START Source data

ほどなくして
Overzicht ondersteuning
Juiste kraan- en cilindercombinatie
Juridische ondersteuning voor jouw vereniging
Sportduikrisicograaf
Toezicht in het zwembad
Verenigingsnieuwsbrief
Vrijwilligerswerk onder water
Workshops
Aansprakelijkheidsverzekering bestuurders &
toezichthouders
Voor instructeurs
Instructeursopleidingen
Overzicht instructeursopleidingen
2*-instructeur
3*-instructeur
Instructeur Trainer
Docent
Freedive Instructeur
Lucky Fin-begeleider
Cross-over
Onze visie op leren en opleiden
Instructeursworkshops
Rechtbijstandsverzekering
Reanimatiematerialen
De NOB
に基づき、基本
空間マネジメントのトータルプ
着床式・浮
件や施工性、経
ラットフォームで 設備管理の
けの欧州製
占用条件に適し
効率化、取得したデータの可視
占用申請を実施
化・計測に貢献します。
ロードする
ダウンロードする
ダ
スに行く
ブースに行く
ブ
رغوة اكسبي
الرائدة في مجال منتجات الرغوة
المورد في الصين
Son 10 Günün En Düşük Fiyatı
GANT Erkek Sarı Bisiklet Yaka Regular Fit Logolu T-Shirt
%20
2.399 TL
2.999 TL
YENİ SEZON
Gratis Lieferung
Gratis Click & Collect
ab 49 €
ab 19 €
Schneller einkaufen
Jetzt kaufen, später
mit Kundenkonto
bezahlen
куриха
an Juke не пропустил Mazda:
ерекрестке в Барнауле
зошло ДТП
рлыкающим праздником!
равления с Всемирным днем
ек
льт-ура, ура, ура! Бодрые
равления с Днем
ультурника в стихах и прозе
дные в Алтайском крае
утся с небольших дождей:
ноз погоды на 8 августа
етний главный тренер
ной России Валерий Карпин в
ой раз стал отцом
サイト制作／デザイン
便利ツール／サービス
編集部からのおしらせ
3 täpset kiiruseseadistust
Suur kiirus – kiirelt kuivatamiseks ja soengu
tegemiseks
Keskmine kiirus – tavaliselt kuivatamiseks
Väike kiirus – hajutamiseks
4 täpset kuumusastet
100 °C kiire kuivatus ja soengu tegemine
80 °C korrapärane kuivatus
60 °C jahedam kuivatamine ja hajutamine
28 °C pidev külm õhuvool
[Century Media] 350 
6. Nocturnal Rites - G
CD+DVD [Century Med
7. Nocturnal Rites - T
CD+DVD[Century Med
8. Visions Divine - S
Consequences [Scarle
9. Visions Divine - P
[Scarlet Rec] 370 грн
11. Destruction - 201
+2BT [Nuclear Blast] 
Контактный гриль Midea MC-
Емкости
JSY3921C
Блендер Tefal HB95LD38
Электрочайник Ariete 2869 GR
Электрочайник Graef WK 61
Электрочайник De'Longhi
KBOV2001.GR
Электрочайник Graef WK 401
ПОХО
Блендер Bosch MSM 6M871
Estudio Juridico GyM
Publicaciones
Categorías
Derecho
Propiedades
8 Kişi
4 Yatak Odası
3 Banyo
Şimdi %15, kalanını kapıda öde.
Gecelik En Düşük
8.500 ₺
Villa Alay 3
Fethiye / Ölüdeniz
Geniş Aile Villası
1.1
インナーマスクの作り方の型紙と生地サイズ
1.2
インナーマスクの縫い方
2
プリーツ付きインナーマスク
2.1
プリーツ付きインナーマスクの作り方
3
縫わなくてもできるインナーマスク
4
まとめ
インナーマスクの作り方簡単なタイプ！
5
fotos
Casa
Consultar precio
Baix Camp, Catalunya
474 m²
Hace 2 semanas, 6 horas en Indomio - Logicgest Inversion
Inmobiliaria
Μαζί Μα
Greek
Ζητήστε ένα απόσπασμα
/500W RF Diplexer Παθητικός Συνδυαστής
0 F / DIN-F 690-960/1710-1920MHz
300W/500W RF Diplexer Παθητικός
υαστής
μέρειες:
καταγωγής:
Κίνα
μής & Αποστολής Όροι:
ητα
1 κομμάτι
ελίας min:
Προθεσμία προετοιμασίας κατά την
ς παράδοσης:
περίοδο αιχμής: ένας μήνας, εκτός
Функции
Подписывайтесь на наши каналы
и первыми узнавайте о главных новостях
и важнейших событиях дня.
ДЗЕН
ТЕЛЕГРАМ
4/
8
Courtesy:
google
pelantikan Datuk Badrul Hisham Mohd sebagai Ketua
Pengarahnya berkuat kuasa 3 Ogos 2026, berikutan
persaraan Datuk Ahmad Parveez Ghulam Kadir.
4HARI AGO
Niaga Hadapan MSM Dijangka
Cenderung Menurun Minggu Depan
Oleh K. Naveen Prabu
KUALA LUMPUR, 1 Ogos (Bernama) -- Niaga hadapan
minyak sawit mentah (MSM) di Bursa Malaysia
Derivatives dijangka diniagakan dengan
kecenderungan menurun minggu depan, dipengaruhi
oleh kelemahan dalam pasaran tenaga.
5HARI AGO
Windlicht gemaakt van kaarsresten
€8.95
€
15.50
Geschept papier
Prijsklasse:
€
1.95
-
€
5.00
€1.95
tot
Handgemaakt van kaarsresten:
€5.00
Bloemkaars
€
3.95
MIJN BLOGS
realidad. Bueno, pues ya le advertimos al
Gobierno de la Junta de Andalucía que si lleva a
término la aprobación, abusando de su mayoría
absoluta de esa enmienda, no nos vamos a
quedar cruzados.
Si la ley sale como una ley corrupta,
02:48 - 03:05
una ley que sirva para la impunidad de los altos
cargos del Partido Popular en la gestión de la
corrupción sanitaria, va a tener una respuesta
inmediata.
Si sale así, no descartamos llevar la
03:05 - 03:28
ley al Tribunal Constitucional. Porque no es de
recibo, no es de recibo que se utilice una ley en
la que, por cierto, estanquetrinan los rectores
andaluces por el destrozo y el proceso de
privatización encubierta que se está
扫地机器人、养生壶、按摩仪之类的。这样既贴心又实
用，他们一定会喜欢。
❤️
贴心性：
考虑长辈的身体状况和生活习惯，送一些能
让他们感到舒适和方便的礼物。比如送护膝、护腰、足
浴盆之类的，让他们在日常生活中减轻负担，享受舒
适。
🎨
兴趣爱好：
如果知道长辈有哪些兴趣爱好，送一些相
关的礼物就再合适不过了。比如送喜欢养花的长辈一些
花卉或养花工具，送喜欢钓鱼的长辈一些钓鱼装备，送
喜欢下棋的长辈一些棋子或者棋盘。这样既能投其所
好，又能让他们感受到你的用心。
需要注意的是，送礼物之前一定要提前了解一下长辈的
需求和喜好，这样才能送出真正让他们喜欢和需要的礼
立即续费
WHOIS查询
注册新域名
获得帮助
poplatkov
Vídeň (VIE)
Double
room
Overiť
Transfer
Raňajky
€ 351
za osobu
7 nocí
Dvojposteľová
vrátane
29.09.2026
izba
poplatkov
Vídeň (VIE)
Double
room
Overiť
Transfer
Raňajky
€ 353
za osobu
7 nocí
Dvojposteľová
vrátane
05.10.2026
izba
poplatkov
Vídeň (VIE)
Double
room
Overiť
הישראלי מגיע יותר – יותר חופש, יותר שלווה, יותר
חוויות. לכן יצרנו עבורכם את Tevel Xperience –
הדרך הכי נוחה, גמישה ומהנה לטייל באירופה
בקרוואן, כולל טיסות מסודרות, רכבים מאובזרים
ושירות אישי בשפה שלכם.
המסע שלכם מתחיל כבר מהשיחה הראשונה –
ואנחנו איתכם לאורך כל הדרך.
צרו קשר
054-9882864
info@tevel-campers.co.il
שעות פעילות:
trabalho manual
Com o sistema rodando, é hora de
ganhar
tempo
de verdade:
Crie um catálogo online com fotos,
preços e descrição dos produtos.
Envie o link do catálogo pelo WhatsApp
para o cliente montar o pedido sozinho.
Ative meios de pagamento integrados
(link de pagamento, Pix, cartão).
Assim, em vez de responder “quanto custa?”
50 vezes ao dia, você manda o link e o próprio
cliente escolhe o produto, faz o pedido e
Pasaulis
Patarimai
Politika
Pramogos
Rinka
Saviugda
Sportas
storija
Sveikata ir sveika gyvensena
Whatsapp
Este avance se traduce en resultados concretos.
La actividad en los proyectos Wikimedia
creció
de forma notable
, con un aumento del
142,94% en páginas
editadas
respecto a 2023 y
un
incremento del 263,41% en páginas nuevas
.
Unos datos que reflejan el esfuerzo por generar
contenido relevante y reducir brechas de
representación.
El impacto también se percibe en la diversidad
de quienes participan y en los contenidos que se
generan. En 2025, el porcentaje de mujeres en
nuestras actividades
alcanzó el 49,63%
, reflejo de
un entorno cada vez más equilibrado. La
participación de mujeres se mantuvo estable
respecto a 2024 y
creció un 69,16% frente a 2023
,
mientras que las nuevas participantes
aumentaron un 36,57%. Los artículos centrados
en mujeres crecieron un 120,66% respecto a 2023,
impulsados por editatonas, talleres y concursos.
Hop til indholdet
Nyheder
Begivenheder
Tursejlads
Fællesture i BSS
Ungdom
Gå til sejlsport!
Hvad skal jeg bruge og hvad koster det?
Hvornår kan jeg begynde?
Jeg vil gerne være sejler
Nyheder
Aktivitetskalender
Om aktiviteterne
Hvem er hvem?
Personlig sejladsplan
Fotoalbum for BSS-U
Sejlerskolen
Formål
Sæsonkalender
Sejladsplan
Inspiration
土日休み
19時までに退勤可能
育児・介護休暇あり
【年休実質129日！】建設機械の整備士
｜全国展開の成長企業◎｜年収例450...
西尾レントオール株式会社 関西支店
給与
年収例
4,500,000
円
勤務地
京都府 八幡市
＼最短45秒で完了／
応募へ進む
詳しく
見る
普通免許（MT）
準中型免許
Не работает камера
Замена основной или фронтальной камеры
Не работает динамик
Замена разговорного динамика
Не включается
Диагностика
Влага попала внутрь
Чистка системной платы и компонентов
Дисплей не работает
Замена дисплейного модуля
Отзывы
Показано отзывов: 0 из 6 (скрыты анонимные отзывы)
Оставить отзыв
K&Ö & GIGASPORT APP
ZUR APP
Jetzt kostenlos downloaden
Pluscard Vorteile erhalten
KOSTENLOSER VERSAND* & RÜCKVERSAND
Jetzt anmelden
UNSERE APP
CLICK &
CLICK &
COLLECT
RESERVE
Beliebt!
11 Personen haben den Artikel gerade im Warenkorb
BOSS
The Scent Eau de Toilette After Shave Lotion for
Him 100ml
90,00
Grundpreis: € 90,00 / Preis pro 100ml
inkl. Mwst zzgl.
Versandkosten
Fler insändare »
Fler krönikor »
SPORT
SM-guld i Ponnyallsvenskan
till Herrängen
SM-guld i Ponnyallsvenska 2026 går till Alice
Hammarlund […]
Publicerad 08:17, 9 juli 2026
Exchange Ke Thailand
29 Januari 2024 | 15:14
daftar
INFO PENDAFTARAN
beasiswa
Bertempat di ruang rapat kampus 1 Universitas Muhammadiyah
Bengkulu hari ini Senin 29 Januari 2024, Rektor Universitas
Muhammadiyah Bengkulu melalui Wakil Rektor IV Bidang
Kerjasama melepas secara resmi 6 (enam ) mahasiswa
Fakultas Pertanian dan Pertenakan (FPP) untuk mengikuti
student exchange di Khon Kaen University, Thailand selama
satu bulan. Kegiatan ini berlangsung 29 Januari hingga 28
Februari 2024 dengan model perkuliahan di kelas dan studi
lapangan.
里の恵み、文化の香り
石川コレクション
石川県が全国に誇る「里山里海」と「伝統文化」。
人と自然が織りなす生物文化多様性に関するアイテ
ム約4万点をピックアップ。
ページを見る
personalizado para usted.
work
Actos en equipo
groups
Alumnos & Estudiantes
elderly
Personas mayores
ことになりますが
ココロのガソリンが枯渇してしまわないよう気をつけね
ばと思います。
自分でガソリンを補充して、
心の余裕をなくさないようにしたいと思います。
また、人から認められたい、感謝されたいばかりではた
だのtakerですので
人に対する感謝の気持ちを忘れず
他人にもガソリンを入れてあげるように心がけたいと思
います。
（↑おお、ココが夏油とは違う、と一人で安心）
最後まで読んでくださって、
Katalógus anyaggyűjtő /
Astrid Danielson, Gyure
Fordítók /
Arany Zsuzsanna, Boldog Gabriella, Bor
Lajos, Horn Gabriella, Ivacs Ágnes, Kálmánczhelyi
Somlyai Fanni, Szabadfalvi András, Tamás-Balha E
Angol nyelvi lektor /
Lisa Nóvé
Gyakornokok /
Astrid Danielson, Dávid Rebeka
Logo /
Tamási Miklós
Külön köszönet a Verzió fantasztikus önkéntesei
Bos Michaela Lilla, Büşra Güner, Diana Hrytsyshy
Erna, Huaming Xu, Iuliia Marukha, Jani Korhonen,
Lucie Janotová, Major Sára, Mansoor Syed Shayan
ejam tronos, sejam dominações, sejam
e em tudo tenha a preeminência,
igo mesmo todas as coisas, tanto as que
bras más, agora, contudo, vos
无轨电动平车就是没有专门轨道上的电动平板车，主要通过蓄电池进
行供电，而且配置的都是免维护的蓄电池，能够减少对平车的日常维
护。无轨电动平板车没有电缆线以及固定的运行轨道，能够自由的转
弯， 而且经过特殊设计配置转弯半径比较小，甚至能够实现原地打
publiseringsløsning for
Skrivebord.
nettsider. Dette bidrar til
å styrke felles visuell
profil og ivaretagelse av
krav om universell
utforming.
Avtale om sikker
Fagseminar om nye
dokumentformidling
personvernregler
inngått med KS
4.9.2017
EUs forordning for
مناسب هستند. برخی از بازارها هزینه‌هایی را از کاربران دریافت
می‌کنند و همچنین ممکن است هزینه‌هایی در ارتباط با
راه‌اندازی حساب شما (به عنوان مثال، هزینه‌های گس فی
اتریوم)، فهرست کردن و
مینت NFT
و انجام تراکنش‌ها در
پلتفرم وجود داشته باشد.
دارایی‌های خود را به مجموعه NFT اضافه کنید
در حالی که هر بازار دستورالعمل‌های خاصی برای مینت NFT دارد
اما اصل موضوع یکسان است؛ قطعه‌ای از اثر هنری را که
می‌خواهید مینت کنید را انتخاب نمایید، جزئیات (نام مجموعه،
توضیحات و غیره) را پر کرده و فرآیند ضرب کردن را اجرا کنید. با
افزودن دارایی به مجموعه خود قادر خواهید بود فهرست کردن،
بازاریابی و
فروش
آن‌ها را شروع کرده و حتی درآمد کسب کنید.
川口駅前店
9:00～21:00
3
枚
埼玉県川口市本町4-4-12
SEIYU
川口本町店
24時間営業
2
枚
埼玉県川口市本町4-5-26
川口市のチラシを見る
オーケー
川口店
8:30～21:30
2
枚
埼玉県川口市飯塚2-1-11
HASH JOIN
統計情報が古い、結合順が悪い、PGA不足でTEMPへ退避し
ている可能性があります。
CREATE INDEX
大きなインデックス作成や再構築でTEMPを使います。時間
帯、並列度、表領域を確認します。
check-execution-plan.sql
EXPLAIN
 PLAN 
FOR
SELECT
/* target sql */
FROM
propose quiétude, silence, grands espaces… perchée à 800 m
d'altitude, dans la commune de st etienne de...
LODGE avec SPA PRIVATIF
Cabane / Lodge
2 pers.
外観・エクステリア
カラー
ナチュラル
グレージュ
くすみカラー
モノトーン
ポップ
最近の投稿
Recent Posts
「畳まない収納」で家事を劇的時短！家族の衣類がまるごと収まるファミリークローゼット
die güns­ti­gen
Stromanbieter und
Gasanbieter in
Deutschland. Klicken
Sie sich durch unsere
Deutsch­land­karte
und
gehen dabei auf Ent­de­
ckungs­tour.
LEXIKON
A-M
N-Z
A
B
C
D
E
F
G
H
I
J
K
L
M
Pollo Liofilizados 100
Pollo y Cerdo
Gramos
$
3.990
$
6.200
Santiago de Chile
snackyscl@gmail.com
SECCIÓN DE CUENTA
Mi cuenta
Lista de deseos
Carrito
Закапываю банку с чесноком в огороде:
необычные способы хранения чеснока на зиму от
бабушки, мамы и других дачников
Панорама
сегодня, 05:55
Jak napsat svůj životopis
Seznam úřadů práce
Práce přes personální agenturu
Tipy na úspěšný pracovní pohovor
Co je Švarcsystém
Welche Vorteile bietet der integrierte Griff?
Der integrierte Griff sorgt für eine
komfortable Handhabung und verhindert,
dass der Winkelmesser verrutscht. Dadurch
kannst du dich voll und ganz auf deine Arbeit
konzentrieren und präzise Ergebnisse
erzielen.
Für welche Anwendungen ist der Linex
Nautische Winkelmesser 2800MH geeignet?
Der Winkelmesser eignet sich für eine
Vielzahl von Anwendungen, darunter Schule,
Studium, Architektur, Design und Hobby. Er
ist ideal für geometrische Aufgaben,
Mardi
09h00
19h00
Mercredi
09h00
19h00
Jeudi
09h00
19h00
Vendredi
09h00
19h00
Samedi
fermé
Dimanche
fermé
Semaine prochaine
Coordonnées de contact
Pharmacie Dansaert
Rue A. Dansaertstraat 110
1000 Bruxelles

END Source data

== What is expected ==
Please write out, word for word, the lines of the entries above from the very first line through the line containing "6. Nocturnal Rites - G", both ends included.

== Solution to the exercise ==
ほどなくして
Overzicht ondersteuning
Juiste kraan- en cilindercombinatie
Juridische ondersteuning voor jouw vereniging
Sportduikrisicograaf
Toezicht in het zwembad
Verenigingsnieuwsbrief
Vrijwilligerswerk onder water
Workshops
Aansprakelijkheidsverzekering bestuurders &
toezichthouders
Voor instructeurs
Instructeursopleidingen
Overzicht instructeursopleidingen
2*-instructeur
3*-instructeur
Instructeur Trainer
Docent
Freedive Instructeur
Lucky Fin-begeleider
Cross-over
Onze visie op leren en opleiden
Instructeursworkshops
Rechtbijstandsverzekering
Reanimatiematerialen
De NOB
に基づき、基本
空間マネジメントのトータルプ
着床式・浮
件や施工性、経
ラットフォームで 設備管理の
けの欧州製
占用条件に適し
効率化、取得したデータの可視
占用申請を実施
化・計測に貢献します。
ロードする
ダウンロードする
ダ
スに行く
ブースに行く
ブ
رغوة اكسبي
الرائدة في مجال منتجات الرغوة
المورد في الصين
Son 10 Günün En Düşük Fiyatı
GANT Erkek Sarı Bisiklet Yaka Regular Fit Logolu T-Shirt
%20
2.399 TL
2.999 TL
YENİ SEZON
Gratis Lieferung
Gratis Click & Collect
ab 49 €
ab 19 €
Schneller einkaufen
Jetzt kaufen, später
mit Kundenkonto
bezahlen
куриха
an Juke не пропустил Mazda:
ерекрестке в Барнауле
зошло ДТП
рлыкающим праздником!
равления с Всемирным днем
ек
льт-ура, ура, ура! Бодрые
равления с Днем
ультурника в стихах и прозе
дные в Алтайском крае
утся с небольших дождей:
ноз погоды на 8 августа
етний главный тренер
ной России Валерий Карпин в
ой раз стал отцом
サイト制作／デザイン
便利ツール／サービス
編集部からのおしらせ
3 täpset kiiruseseadistust
Suur kiirus – kiirelt kuivatamiseks ja soengu
tegemiseks
Keskmine kiirus – tavaliselt kuivatamiseks
Väike kiirus – hajutamiseks
4 täpset kuumusastet
100 °C kiire kuivatus ja soengu tegemine
80 °C korrapärane kuivatus
60 °C jahedam kuivatamine ja hajutamine
28 °C pidev külm õhuvool
[Century Media] 350 
6. Nocturnal Rites - G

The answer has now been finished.